# [TASK DESCRIPTION]
From the data below, return the exact lines starting at the line containing "granulation process with" and ending at the line containing "and pharmaceutical industries. GBI has", both included, and nothing else.

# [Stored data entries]
BEGIN
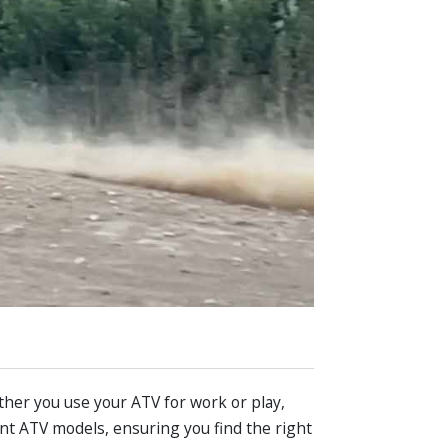
ther you use your ATV for work or play,
ent ATV models, ensuring you find the right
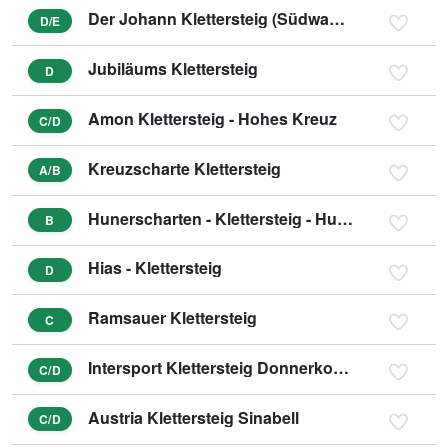
Der Johann Klettersteig (Südwandklettersteig)
D/E
Jubiläums Klettersteig
D
Amon Klettersteig - Hohes Kreuz
C/D
Kreuzscharte Klettersteig
A/B
Hunerscharten - Klettersteig - Hunerschartensteig
B
Hias - Klettersteig
D
Ramsauer Klettersteig
C
Intersport Klettersteig Donnerkogel - Himmelsleiter
C/D
Austria Klettersteig Sinabell
C/D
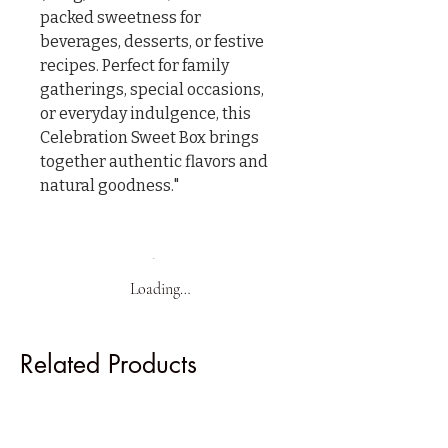
packed sweetness for 
beverages, desserts, or festive 
recipes. Perfect for family 
gatherings, special occasions, 
or everyday indulgence, this 
Celebration Sweet Box brings 
together authentic flavors and 
natural goodness."
Loading…
Related Products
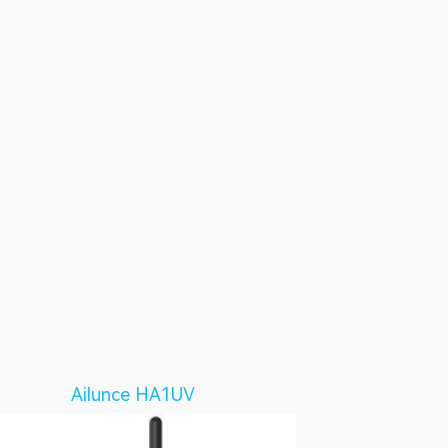
Ailunce HA1UV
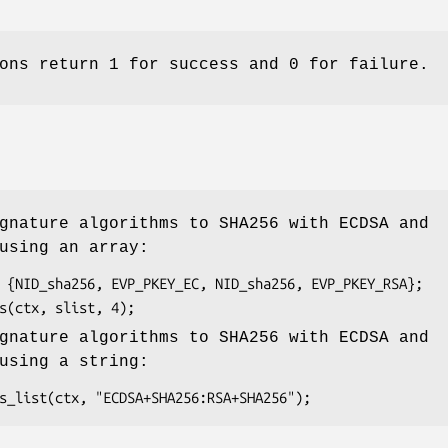
ons return 1 for success and 0 for failure.
gnature algorithms to SHA256 with ECDSA and
using an array:
gnature algorithms to SHA256 with ECDSA and
using a string:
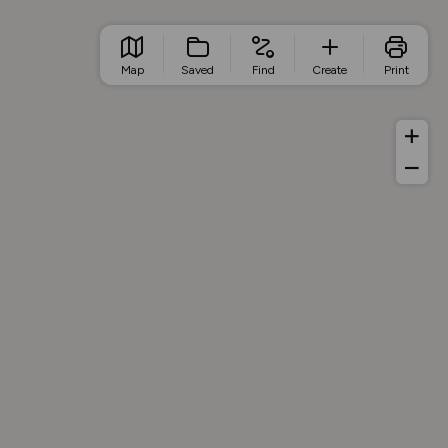
Map
Saved
Find
Create
Print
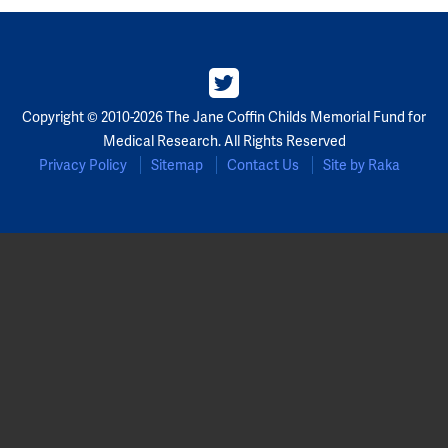
Copyright © 2010-2026 The Jane Coffin Childs Memorial Fund for
Medical Research. All Rights Reserved
Privacy Policy
Sitemap
Contact Us
Site by Raka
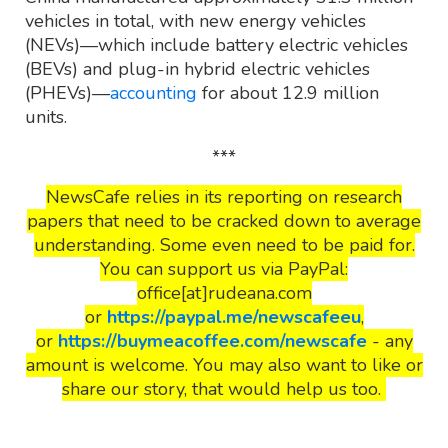
vehicles in total, with new energy vehicles
(NEVs)—which include battery electric vehicles
(BEVs) and plug-in hybrid electric vehicles
(PHEVs)—
accounting
for about 12.9 million
units.
***
NewsCafe relies in its reporting on research
papers that need to be cracked down to average
understanding. Some even need to be paid for.
You can support us via PayPal:
office[at]rudeana.com
or
https://paypal.me/newscafeeu
,
or
https://buymeacoffee.com/newscafe
- any
amount is welcome. You may also want to like or
share our story, that would help us too.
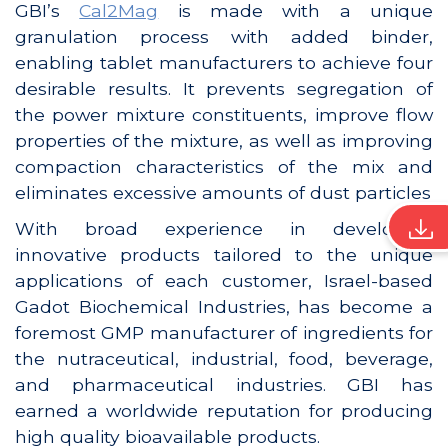
GBI’s
Cal2Mag
is made with a unique
granulation process with added binder,
enabling tablet manufacturers to achieve four
desirable results. It prevents segregation of
the power mixture constituents, improve flow
properties of the mixture, as well as improving
compaction characteristics of the mix and
eliminates excessive amounts of dust particles
With broad experience in developing
innovative products tailored to the unique
applications of each customer, Israel-based
Gadot Biochemical Industries, has become a
foremost GMP manufacturer of ingredients for
the nutraceutical, industrial, food, beverage,
and pharmaceutical industries. GBI has
earned a worldwide reputation for producing
high quality bioavailable products.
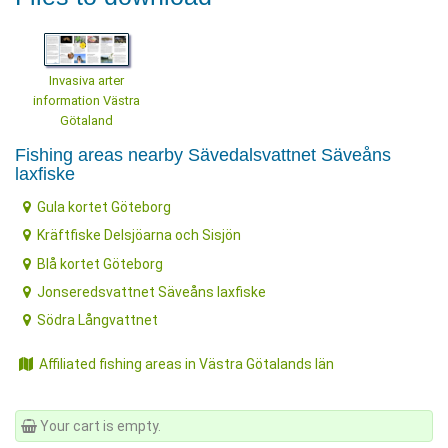
Invasiva arter
information Västra
Götaland
Fishing areas nearby Sävedalsvattnet Säveåns
laxfiske
Gula kortet Göteborg
Kräftfiske Delsjöarna och Sisjön
Blå kortet Göteborg
Jonseredsvattnet Säveåns laxfiske
Södra Långvattnet
Affiliated fishing areas in Västra Götalands län
Your cart is empty.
END
# [REPLY]
granulation process with added binder,
enabling tablet manufacturers to achieve four
desirable results. It prevents segregation of
the power mixture constituents, improve flow
properties of the mixture, as well as improving
compaction characteristics of the mix and
eliminates excessive amounts of dust particles
With broad experience in developing
innovative products tailored to the unique
applications of each customer, Israel-based
Gadot Biochemical Industries, has become a
foremost GMP manufacturer of ingredients for
the nutraceutical, industrial, food, beverage,
and pharmaceutical industries. GBI has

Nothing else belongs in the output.